Alan Shore: I was obviously thrilled to find her available to attend this long-overdue presentation which I am honored to make on behalf of the entire Bar Association Subcommittee on Judicial Excellence. To the Honorable Clark Brown, jurist, scholar and humanitarian. May I approach?

Judge Clark Brown: You may not.

Alan Shore: I think I will. Many congratulations.

Judge Clark Brown: I take it this is your horrific penmanship.

Alan Shore: It is. But in my defense, I was driving to court at the time.

Judge Clark Brown: And I suppose you think presenting me with some cockamamie award you invented is going to help your case.

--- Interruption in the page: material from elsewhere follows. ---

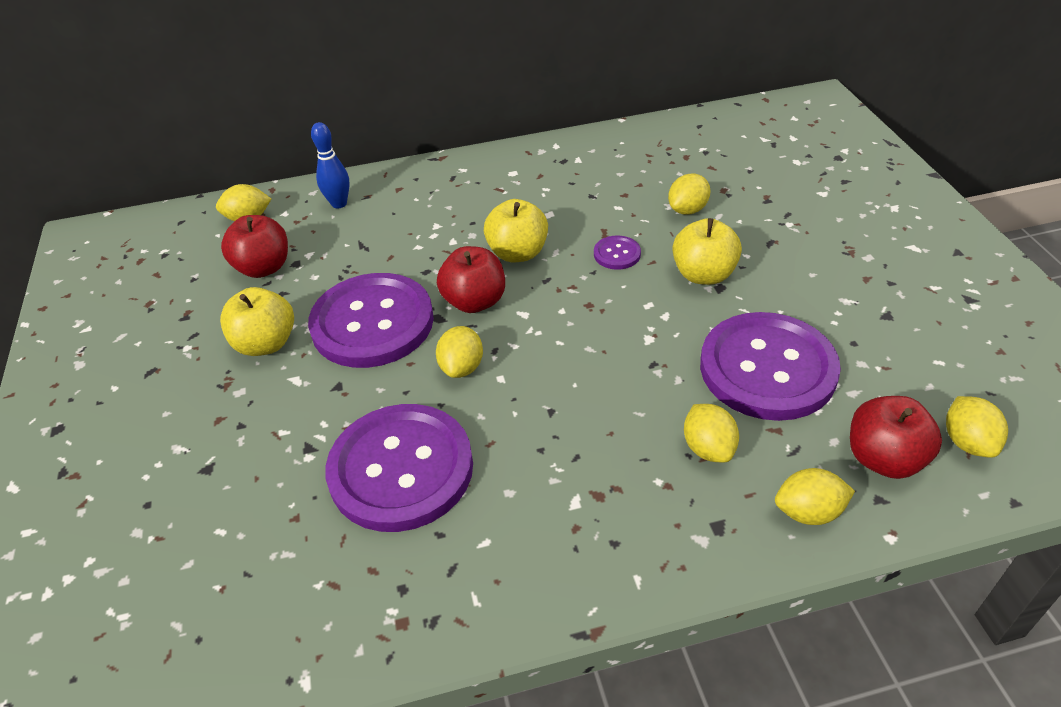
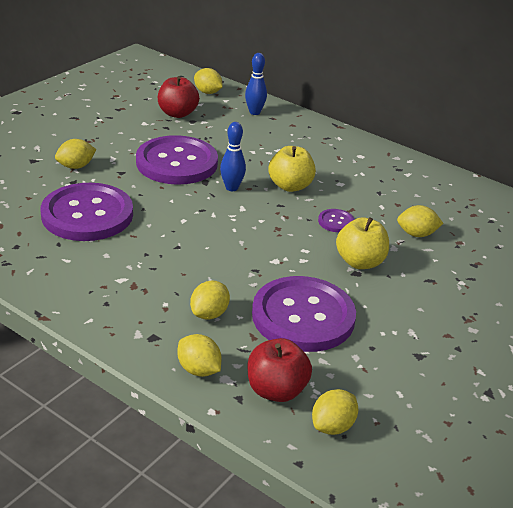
camera: 45 degrees right, 10 degrees down
(266, 343) = (126, 139): yellow apple -> none
(462, 367) = (177, 204): yellow lemon -> yellow lemon (76, 166)
(474, 301) = (231, 188): red apple -> blue bowling pin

Alan Shore: The award is for your mother, Judge. As for my case, as I see it, you can hold me in contempt, you can send my client to prison, you can dream up elaborate and humiliating sentence ad infinitum but unfortunately nothing that you do will negate the ego-crushing, utterly emasculating effect your mother clearly has on you as I must confess she had on me after a mere 20 minutes. It was all I could do to resist dining and ditching the woman. Obviously your issues with Esther, oedipal or otherwise can't help but inform your appetite for shame and humiliation. And it's entirely understandable. But you're smarter than your mother. You're stronger than your mother. Show the old battle-ax one can be powerful and yet still be fair and just. My client, Walter Mack, has suffered enough. Let him fix his building and move on with his life. Move on with yours. You're a judge. You have all the power.

Denny Crane: Tell me about the raving loon.

Alan Shore: State bird of Minnesota, actually.

Denny Crane: I heard about your run-in with Paul Lewiston. Did you really threaten to pee on him?

Alan Shore: Forgive me, Denny. I'm not in my usual good humor.

Denny Crane: He never wanted you here from day one. That in mind, you can leave and give him the victory he's aiming for. Or you can stay. Your very presence torturing him, hour after hour, day after day. That's what I do. For the record, I hate sentiment. But before you got here I was beginning to loathe this place.

Alan Shore: There's no crime, Lori. Just a bullet. Turn it in if you want.

Lori Colson: Of course I'm not gonna do that. But I shouldn't even be in this position. And Tara shouldn't either. Why would you corrupt her like that?

Alan Shore: Tara's a grown up, capable of making all sorts of grown-up decisions.

Lori Colson: Don't be glib with me. Tara adores you. Of course she's gonna follow your lead until one day she slips up, somehow blows it, and her career is over.

Alan Shore: And yet here I sit, years of evildoing under my belt, and still a happy camper.

Alan Shore: Am I lost, Denny?

Denny Crane: Depends what you're looking for.

Alan Shore: Lori Colson thinks I'm lost.

Denny Crane: Screw her. Have you?

Alan Shore: That's impolite talk, Denny. Everything okay?

Denny Crane: Oooh. I'm the one that's lost, Alan.

Alan Shore: How so?

Denny Crane: Empty, I should say. All my life I wanted the Red Sox to win the World Series. It was like a quest, you know? Something burning inside. And now the bastards have done it. And I feel like-I don't know-like my pilot light went out.

Alan Shore: I know what you mean. We've been comfortable aspiring to championship. I don't know how comfortable we are as champions.

Denny Crane: What do we do now?

Alan Shore: I don't know.

Denny Crane: Must be awful rooting for the Yankees.